→ What to work on
Find every line in the data that contains the word "Khoa". Return each of those lines.

→ Dataset records
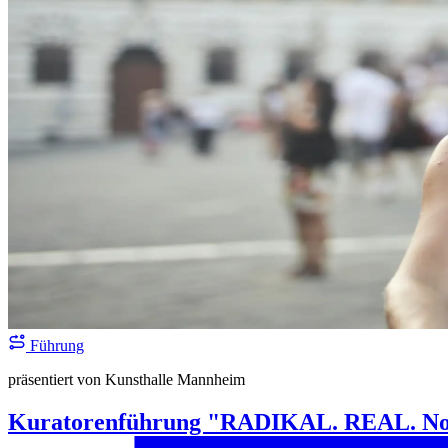
Führung
präsentiert von Kunsthalle Mannheim
Kuratorenführung "RADIKAL. REAL. Nouve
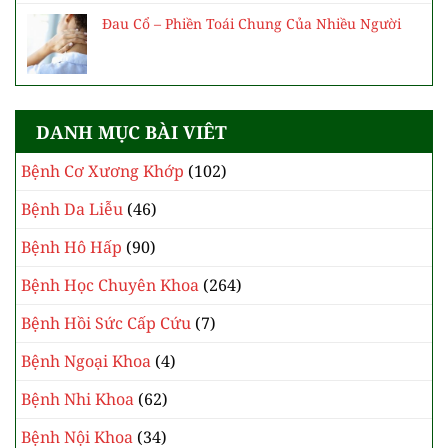
Đau Cổ – Phiền Toái Chung Của Nhiều Người
DANH MỤC BÀI VIÊT
Bệnh Cơ Xương Khớp
(102)
Bệnh Da Liễu
(46)
Bệnh Hô Hấp
(90)
Bệnh Học Chuyên Khoa
(264)
Bệnh Hồi Sức Cấp Cứu
(7)
Bệnh Ngoại Khoa
(4)
Bệnh Nhi Khoa
(62)
Bệnh Nội Khoa
(34)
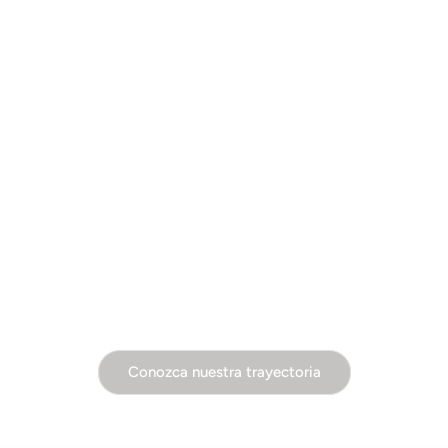
Conozca nuestra trayectoria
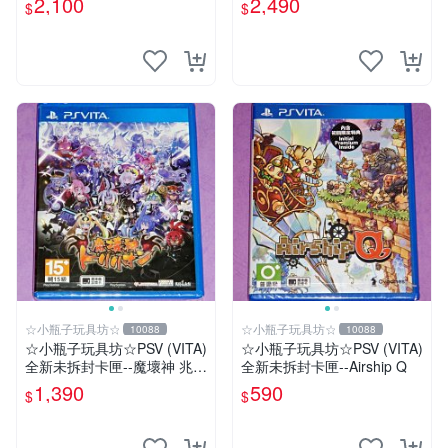
2,100
2,490
$
$
典--美術集
+特典--美術集
☆小瓶子玩具坊☆
☆小瓶子玩具坊☆
10088
10088
☆小瓶子玩具坊☆PSV (VITA)
☆小瓶子玩具坊☆PSV (VITA)
全新未拆封卡匣--魔壞神 兆力
全新未拆封卡匣--Airship Q
翁 (亞版日文版)
1,390
590
$
$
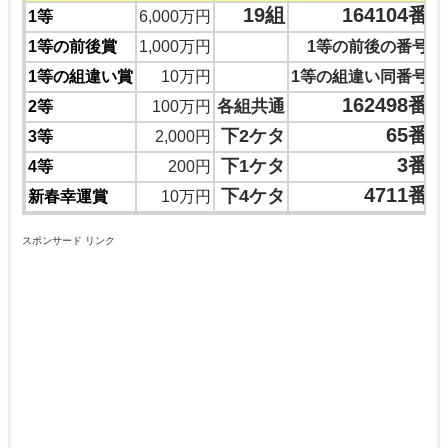
19組
164104番
1等
6,000万円
1等の前後賞
1,000万円
1等の前後の番号
1等の組違い賞
10万円
1等の組違い同番号
162498番
各組共通
2等
100万円
65番
下2ケタ
3等
2,000円
3番
下1ケタ
4等
200円
4711番
下4ケタ
新春幸運賞
10万円
スポンサード リンク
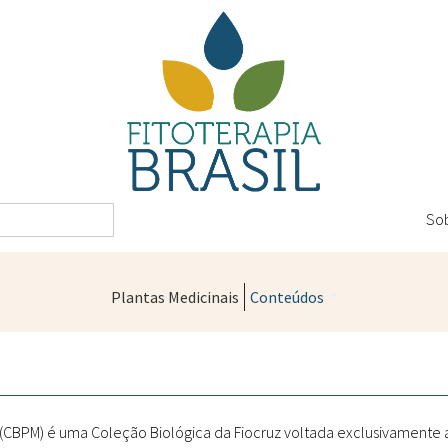
So
Plantas Medicinais
Conteúdos
Legislação
Controle de Qualidade
Farmácias Vivas
" (CBPM) é uma Coleção Biológica da Fiocruz voltada exclusivamente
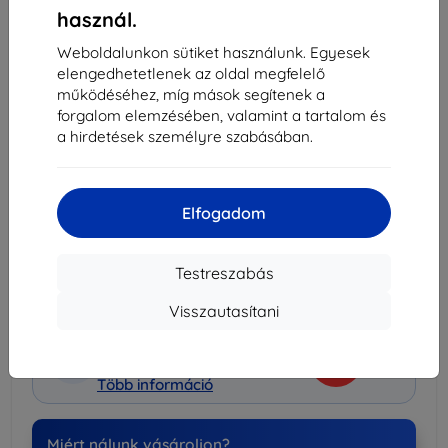
-
+
használ.
Weboldalunkon sütiket használunk. Egyesek
Kosárba
elengedhetetlenek az oldal megfelelő
működéséhez, míg mások segítenek a
forgalom elemzésében, valamint a tartalom és
Mennyiségi kedvezmények
a hirdetések személyre szabásában.
2db
10%
3 591 Ft/db
3db+
15%
3 391 Ft/db
Elfogadom
Szállítás 18. augusztus - 19. augusztus
Szállítási költség-tól
990 Ft
(Ingyenes 30 000
Testreszabás
Ft)
Visszautasítani
Kedvezményes csomag
-15%
Tokok + Kijelzővédők
Több információ
Miért nálunk vásároljon?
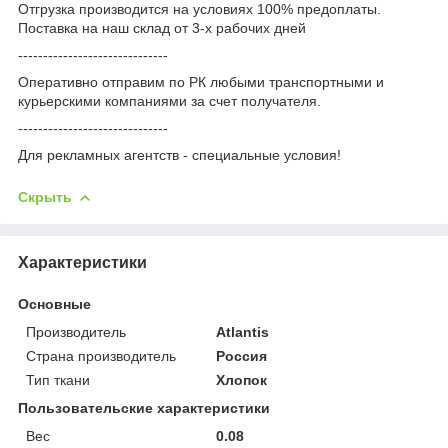
Отгрузка производится на условиях 100% предоплаты.
Поставка на наш склад от 3-x рабочих дней
------------------------------
Оперативно отправим по РК любыми транспортными и
курьерскими компаниями за счет получателя.
------------------------------
Для рекламных агентств - специальные условия!
Скрыть
Характеристики
Основные
Производитель
Atlantis
Страна производитель
Россия
Тип ткани
Хлопок
Пользовательские характеристики
Вес
0.08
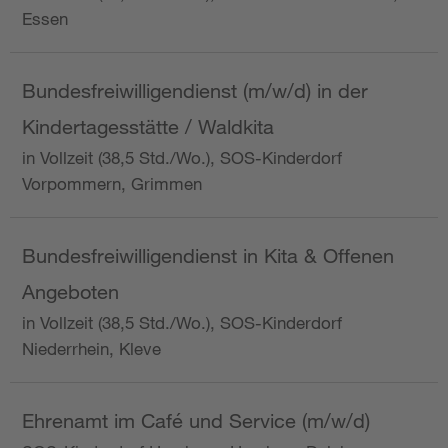
Essen
Bundesfreiwilligendienst (m/w/d) in der
Kindertagesstätte / Waldkita
in Vollzeit (38,5 Std./Wo.), SOS-Kinderdorf
Vorpommern, Grimmen
Bundesfreiwilligendienst in Kita & Offenen
Angeboten
in Vollzeit (38,5 Std./Wo.), SOS-Kinderdorf
Niederrhein, Kleve
Ehrenamt im Café und Service (m/w/d)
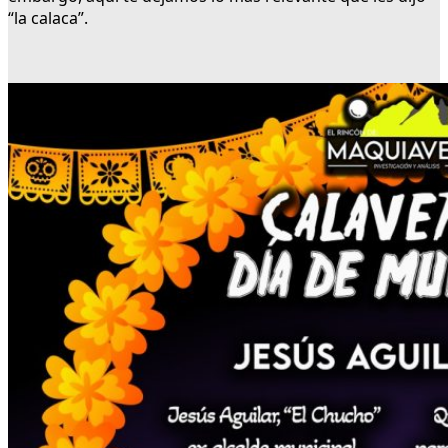
“la calaca”.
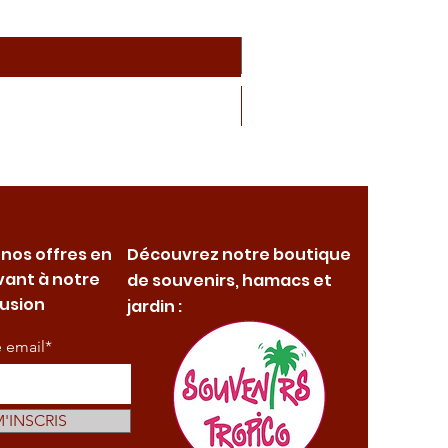
 nos offres en
Découvrez notre boutique
vant à notre
de souvenirs, hamacs et
fusion
jardin :
e email*
M'INSCRIS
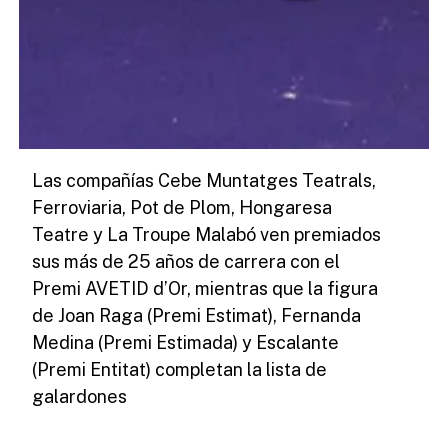
Las compañías Cebe Muntatges Teatrals,
Ferroviaria, Pot de Plom, Hongaresa
Teatre y La Troupe Malabó ven premiados
sus más de 25 años de carrera con el
Premi AVETID d’Or, mientras que la figura
de Joan Raga (Premi Estimat), Fernanda
Medina (Premi Estimada) y Escalante
(Premi Entitat) completan la lista de
galardones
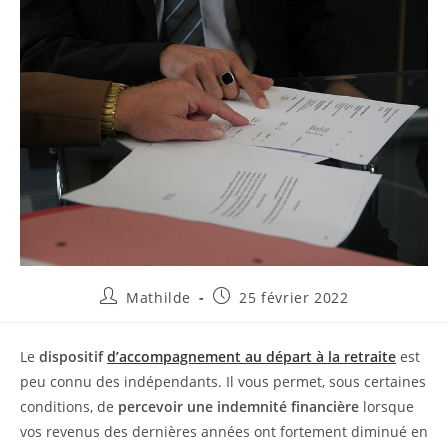
Mathilde
25 février 2022
Le
dispositif
d’accompagnement au départ à la retraite
est
peu connu des indépendants. Il vous permet, sous certaines
conditions, de
percevoir une indemnité financière
lorsque
vos revenus des dernières années ont fortement diminué en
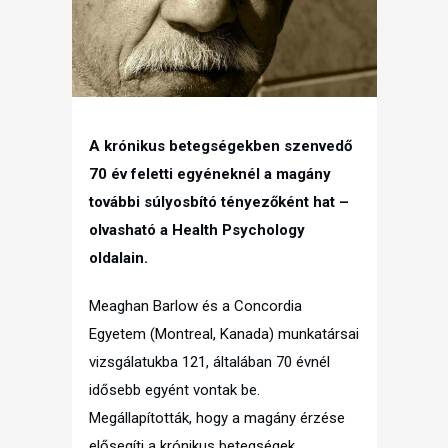
A krónikus betegségekben szenvedő
70 év feletti egyéneknél a magány
további súlyosbító tényezőként hat –
olvasható a Health Psychology
oldalain.
Meaghan Barlow és a Concordia
Egyetem (Montreal, Kanada) munkatársai
vizsgálatukba 121, általában 70 évnél
idősebb egyént vontak be.
Megállapították, hogy a magány érzése
elősegíti a krónikus betegségek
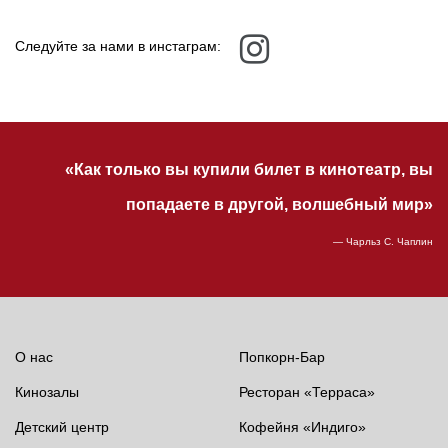
Следуйте за нами в инстаграм:
«Как только вы купили билет в кинотеатр, вы
попадаете в другой, волшебный мир»
— Чарльз С. Чаплин
О нас
Попкорн-Бар
Кинозалы
Ресторан «Терраса»
Детский центр
Кофейня «Индиго»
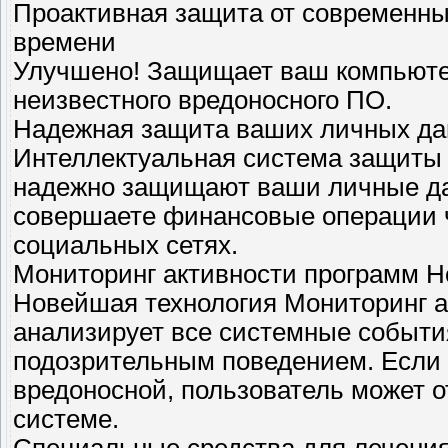
Проактивная защита от современны
времени
Улучшено! Защищает ваш компьютер
неизвестного вредоносного ПО.
Надежная защита ваших личных да
Интеллектуальная система защиты 
надежно защищают ваши личные дан
совершаете финансовые операции ч
социальных сетях.
Мониторинг активности программ Н
Новейшая технология Мониторинг а
анализирует все системные событи
подозрительным поведением. Если 
вредоносной, пользователь может 
системе.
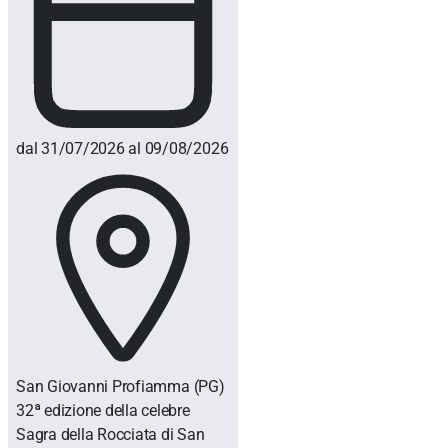
dal 31/07/2026 al 09/08/2026
San Giovanni Profiamma
(PG)
32ª edizione della celebre
Sagra della Rocciata di San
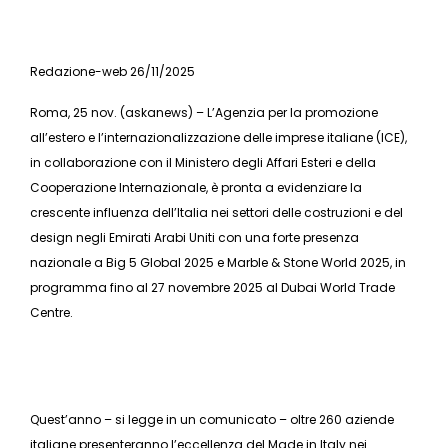
Redazione-web 26/11/2025
Roma, 25 nov. (askanews) – L’Agenzia per la promozione
all’estero e l’internazionalizzazione delle imprese italiane (ICE),
in collaborazione con il Ministero degli Affari Esteri e della
Cooperazione Internazionale, è pronta a evidenziare la
crescente influenza dell’Italia nei settori delle costruzioni e del
design negli Emirati Arabi Uniti con una forte presenza
nazionale a Big 5 Global 2025 e Marble & Stone World 2025, in
programma fino al 27 novembre 2025 al Dubai World Trade
Centre.
Quest’anno – si legge in un comunicato – oltre 260 aziende
italiane presenteranno l’eccellenza del Made in Italy nei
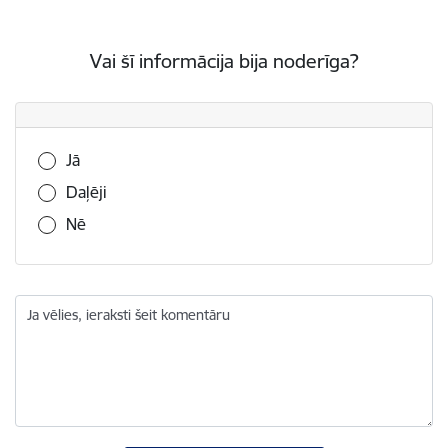
Vai šī informācija bija noderīga?
Vai šī informācija bija noderīga?
Jā
Daļēji
Nē
Ja vēlies, ieraksti šeit komentāru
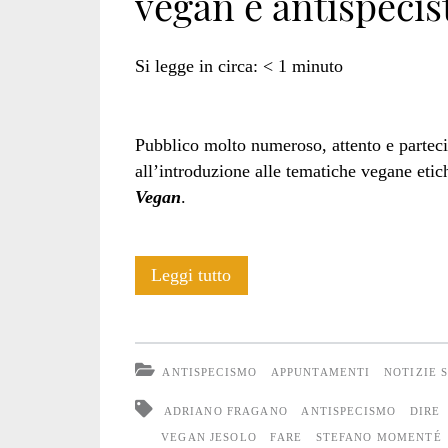
vegan e antispecist
Si legge in circa:
< 1
minuto
Pubblico molto numeroso, attento e partecip
all’introduzione alle tematiche vegane etic
Vegan
.
“Dire,
Leggi tutto
Fare,
Vegan”:
ANTISPECISMO
APPUNTAMENTI
NOTIZIE 
foto
ADRIANO FRAGANO
ANTISPECISMO
DIRE
di
VEGAN JESOLO
FARE
STEFANO MOMENTÉ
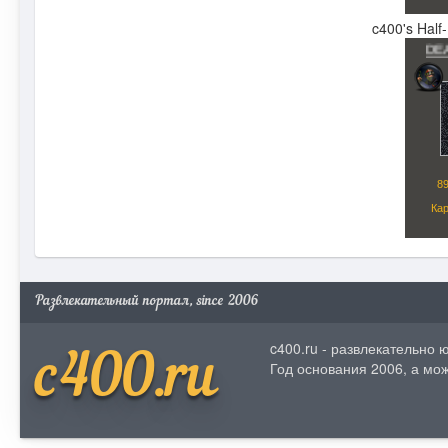
c400's Half
Развлекательный портал, since 2006
c400.ru - развлекательно
c400.ru
Год основания 2006, а мож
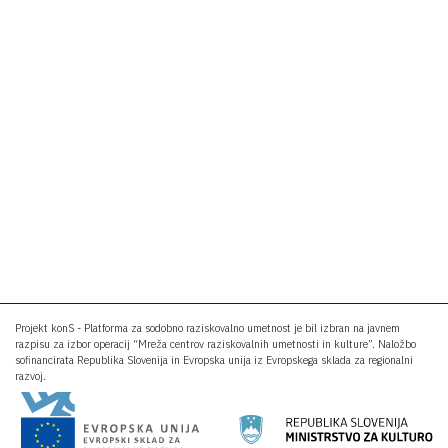
Projekt konS - Platforma za sodobno raziskovalno umetnost je bil izbran na javnem
razpisu za izbor operacij “Mreža centrov raziskovalnih umetnosti in kulture”. Naložbo
sofinancirata Republika Slovenija in Evropska unija iz Evropskega sklada za regionalni
razvoj.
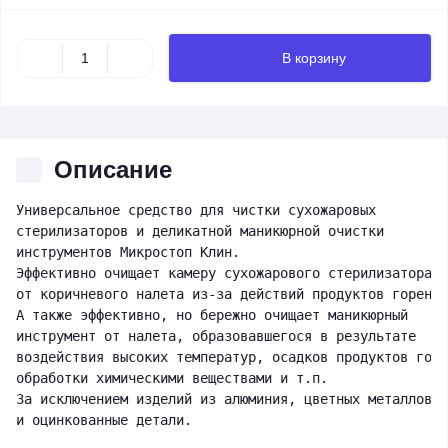
В корзину
Описание
Универсальное средство для чистки сухожаровых

стерилизаторов и деликатной маникюрной очистки

инструментов Микростоп Клин.

Эффективно очищает камеру сухожарового стерилизатора.

от коричневого налета из-за действий продуктов горения
А также эффективно, но бережно очищает маникюрный

инструмент от налета, образовавшегося в результате

воздействия высоких температур, осадков продуктов горе
обработки химическими веществами и т.п.

За исключением изделий из алюминия, цветных металлов

и оцинкованные детали.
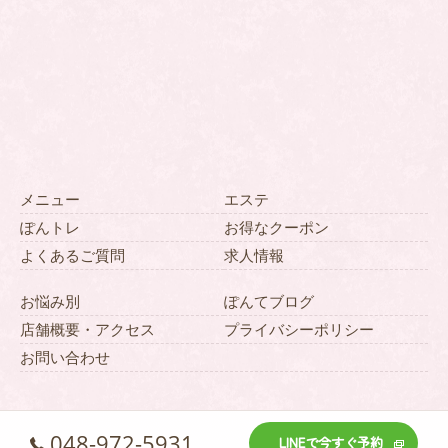
メニュー
エステ
ぽんトレ
お得なクーポン
よくあるご質問
求人情報
お悩み別
ぽんてブログ
店舗概要・アクセス
プライバシーポリシー
お問い合わせ
048-972-5931
LINEで今すぐ予約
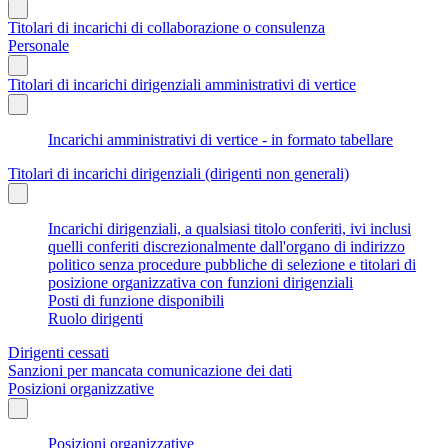
Titolari di incarichi di collaborazione o consulenza
Personale
Titolari di incarichi dirigenziali amministrativi di vertice
Incarichi amministrativi di vertice - in formato tabellare
Titolari di incarichi dirigenziali (dirigenti non generali)
Incarichi dirigenziali, a qualsiasi titolo conferiti, ivi inclusi
quelli conferiti discrezionalmente dall'organo di indirizzo
politico senza procedure pubbliche di selezione e titolari di
posizione organizzativa con funzioni dirigenziali
Posti di funzione disponibili
Ruolo dirigenti
Dirigenti cessati
Sanzioni per mancata comunicazione dei dati
Posizioni organizzative
Posizioni organizzative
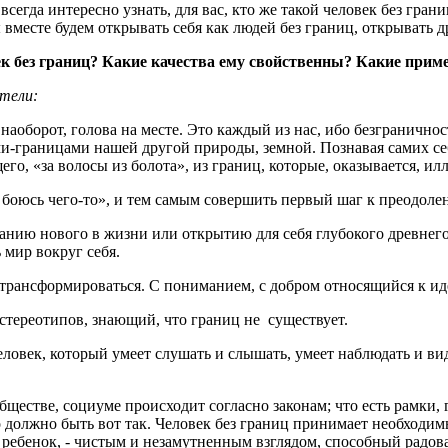
егда интересно узнать, для вас, кто же такой человек без гра
месте будем открывать себя как людей без границ, открывать дру
ек без границ? Какие качества ему свойственны? Какие при
тели:
о, наоборот, голова на месте. Это каждый из нас, ибо безгранич
ями-границами нашей другой природы, земной. Познавая самих се
его, «за волосы из болота», из границ, которые, оказывается, и
Я боюсь чего-то», и тем самым совершить первый шаг к преодоле
ванию нового в жизни или открытию для себя глубокого древнег
 мир вокруг себя.
 трансформироваться. С пониманием, с добром относящийся к иде
стереотипов, знающий, что границ не существует.
овек, который умеет слушать и слышать, умеет наблюдать и вид
естве, социуме происходит согласно законам; что есть рамки, 
что должно быть вот так. Человек без границ принимает необходи
к ребенок, - чистым и незамутненным взглядом, способный радов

→ Exercise solution
Bệnh Học Chuyên Khoa
Bệnh Ngoại Khoa
Bệnh Nhi Khoa
Bệnh Nội Khoa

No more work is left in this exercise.